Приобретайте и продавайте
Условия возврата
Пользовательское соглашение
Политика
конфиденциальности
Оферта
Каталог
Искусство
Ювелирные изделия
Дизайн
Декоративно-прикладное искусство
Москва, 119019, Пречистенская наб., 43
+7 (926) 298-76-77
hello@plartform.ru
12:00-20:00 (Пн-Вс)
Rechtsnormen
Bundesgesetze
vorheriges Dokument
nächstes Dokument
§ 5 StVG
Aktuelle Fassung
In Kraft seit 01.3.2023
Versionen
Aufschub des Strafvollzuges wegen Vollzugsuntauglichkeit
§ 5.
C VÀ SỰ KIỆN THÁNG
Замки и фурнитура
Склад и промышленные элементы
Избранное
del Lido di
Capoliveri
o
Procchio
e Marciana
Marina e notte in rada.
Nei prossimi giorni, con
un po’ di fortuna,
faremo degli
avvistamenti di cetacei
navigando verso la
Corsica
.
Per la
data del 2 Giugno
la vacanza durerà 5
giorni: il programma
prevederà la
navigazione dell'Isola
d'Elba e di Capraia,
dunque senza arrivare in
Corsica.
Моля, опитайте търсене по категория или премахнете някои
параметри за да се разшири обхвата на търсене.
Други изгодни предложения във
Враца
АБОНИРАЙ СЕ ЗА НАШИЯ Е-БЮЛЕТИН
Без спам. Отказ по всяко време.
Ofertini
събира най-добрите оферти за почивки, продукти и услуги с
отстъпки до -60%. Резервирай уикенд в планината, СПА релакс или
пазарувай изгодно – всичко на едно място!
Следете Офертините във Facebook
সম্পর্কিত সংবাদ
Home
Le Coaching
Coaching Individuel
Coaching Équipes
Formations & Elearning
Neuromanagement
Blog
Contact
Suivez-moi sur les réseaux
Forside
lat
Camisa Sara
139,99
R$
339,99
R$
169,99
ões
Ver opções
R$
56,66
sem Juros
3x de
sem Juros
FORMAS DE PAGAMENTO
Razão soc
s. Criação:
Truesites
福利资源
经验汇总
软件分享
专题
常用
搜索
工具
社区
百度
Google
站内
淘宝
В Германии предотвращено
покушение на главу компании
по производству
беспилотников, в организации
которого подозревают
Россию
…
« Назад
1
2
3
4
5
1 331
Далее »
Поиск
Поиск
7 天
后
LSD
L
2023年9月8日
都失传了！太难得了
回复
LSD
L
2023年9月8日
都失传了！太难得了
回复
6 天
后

____________________

Each entry above must be printed exactly as written.

-- TASK RESPONSE --
Приобретайте и продавайте
Условия возврата
Пользовательское соглашение
Политика
конфиденциальности
Оферта
Каталог
Искусство
Ювелирные изделия
Дизайн
Декоративно-прикладное искусство
Москва, 119019, Пречистенская наб., 43
+7 (926) 298-76-77
hello@plartform.ru
12:00-20:00 (Пн-Вс)
Rechtsnormen
Bundesgesetze
vorheriges Dokument
nächstes Dokument
§ 5 StVG
Aktuelle Fassung
In Kraft seit 01.3.2023
Versionen
Aufschub des Strafvollzuges wegen Vollzugsuntauglichkeit
§ 5.
C VÀ SỰ KIỆN THÁNG
Замки и фурнитура
Склад и промышленные элементы
Избранное
del Lido di
Capoliveri
o
Procchio
e Marciana
Marina e notte in rada.
Nei prossimi giorni, con
un po’ di fortuna,
faremo degli
avvistamenti di cetacei
navigando verso la
Corsica
.
Per la
data del 2 Giugno
la vacanza durerà 5
giorni: il programma
prevederà la
navigazione dell'Isola
d'Elba e di Capraia,
dunque senza arrivare in
Corsica.
Моля, опитайте търсене по категория или премахнете някои
параметри за да се разшири обхвата на търсене.
Други изгодни предложения във
Враца
АБОНИРАЙ СЕ ЗА НАШИЯ Е-БЮЛЕТИН
Без спам. Отказ по всяко време.
Ofertini
събира най-добрите оферти за почивки, продукти и услуги с
отстъпки до -60%. Резервирай уикенд в планината, СПА релакс или
пазарувай изгодно – всичко на едно място!
Следете Офертините във Facebook
সম্পর্কিত সংবাদ
Home
Le Coaching
Coaching Individuel
Coaching Équipes
Formations & Elearning
Neuromanagement
Blog
Contact
Suivez-moi sur les réseaux
Forside
lat
Camisa Sara
139,99
R$
339,99
R$
169,99
ões
Ver opções
R$
56,66
sem Juros
3x de
sem Juros
FORMAS DE PAGAMENTO
Razão soc
s. Criação:
Truesites
福利资源
经验汇总
软件分享
专题
常用
搜索
工具
社区
百度
Google
站内
淘宝
В Германии предотвращено
покушение на главу компании
по производству
беспилотников, в организации
которого подозревают
Россию
…
« Назад
1
2
3
4
5
1 331
Далее »
Поиск
Поиск
7 天
后
LSD
L
2023年9月8日
都失传了！太难得了
回复
LSD
L
2023年9月8日
都失传了！太难得了
回复
6 天
后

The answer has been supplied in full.